My Life as a Crime Reporter

I meet a lot of people on the worst days of their lives. Sometimes, at their very worst moments.

These are very intense meetings. After 17 years as a crime reporter, the images remain vivid in my mind: a man watching his wife’s body being pulled from a wreck on the highway. Another walking toward a line of police tape strung around his family’s house, looking as scared and lost as an orphan.

“What happened?” he asked me.

I told him, “You need to speak to that man over there,” and pointed him toward a homicide detective.

Those are the moments that divide lives permanently into before and after. You can see an entire life changing in the muscles of the face.

Crime reporters are sometimes called ambulance chasers or vultures. I’ve been called both, and worse. (Recently, it was a “morally wrong dumbass.”) I understand. A line of reporters gathered outside a crime scene, or crushing toward a grieving family on the courthouse steps, is not a flattering image. But I believe in true crime. I’ve devoted much of my life to telling crime stories. They are important. They can make a difference.

At its best, true crime explores the most extreme aspects of human existence: life, death, trauma, survival. It is about what happened, but also why it happened, what the effects are, and whether it could have been prevented. Those are essential questions, not only to victims and their families, but to all of us.

True crime can provide context outside of people’s worst days. It can explore the social issues that make an entire life difficult, issues that are deeply intertwined with criminal acts: mental health, poverty, racism, addictions, domestic violence.

In some cases, crime stories change laws, or, at least alter broader attitudes and perceptions. They can hold authorities and the justice system up to scrutiny and account. In other cases, true crime may simply record what was lost.
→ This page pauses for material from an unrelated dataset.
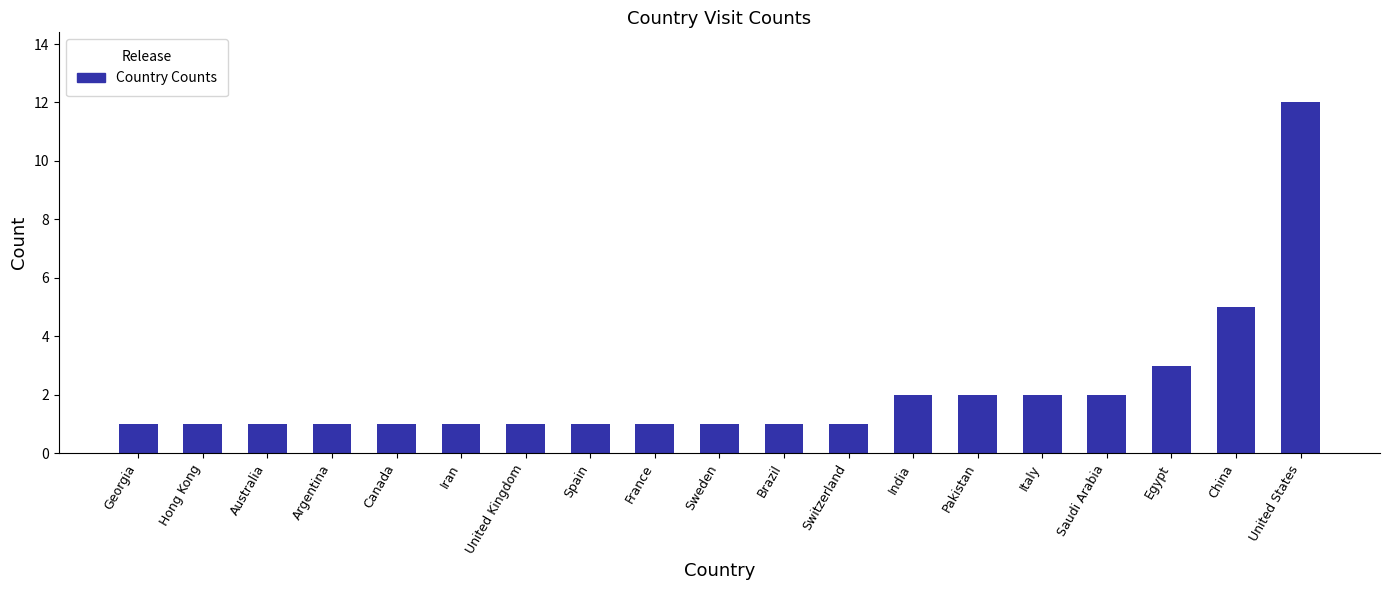

Reading left to right, what are all the values shown in this chart?

1	1	1	1	1	1	1	1	1	1	1	1	2	2	2	2	3	5	12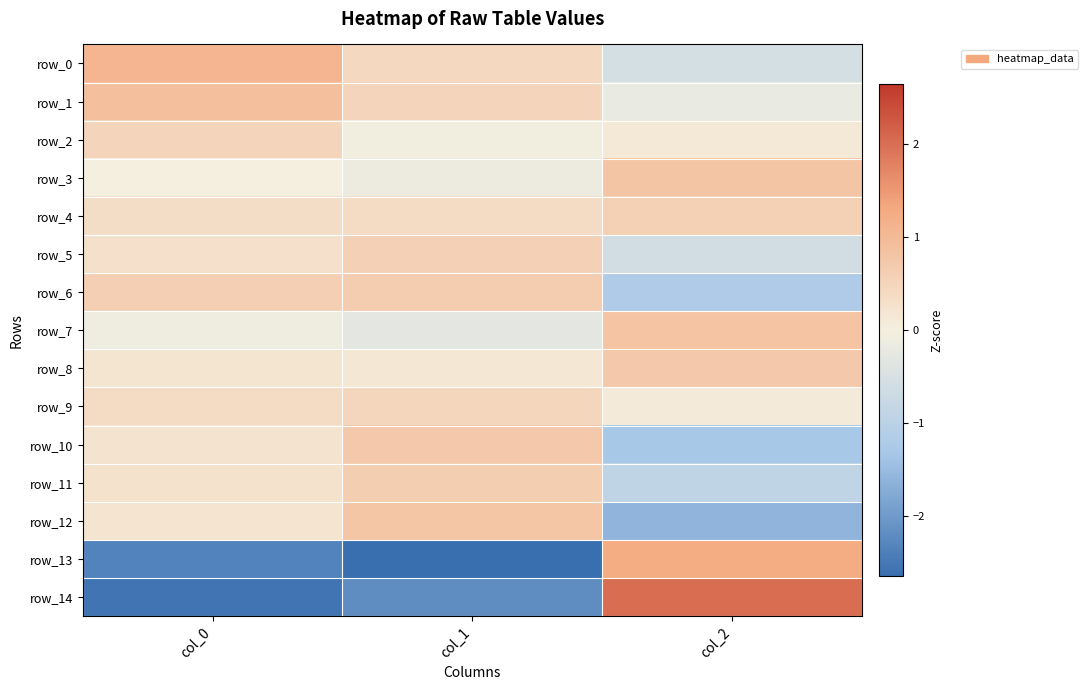

What is the average value of the row_9 series?

0.3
A way to share the experience of one person, one family, one victim.

That is no small thing.

When I approach the family of a victim, I tell them I want to give people an opportunity to talk about what happened, and to make the person they loved more than just a name or a number. Sometimes people hang up on me, swear at me, or slam the door in my face. I once had a woman say she wanted to stab me. But we kept talking. Hours later, after our interview, she asked if she could give me a hug.

We are still in touch.

A few months back, I met with a man the day after his daughter was found brutally murdered. As we spoke, he pressed a photograph into my hand. In it, his daughter was on vacation with her family, smiling, and radiant.

“Here,” he told me. “Now you show people who she really was.”

Jane G. Pruden is a Canadian reporter, and the former crime bureau chief of the Edmonton Journal.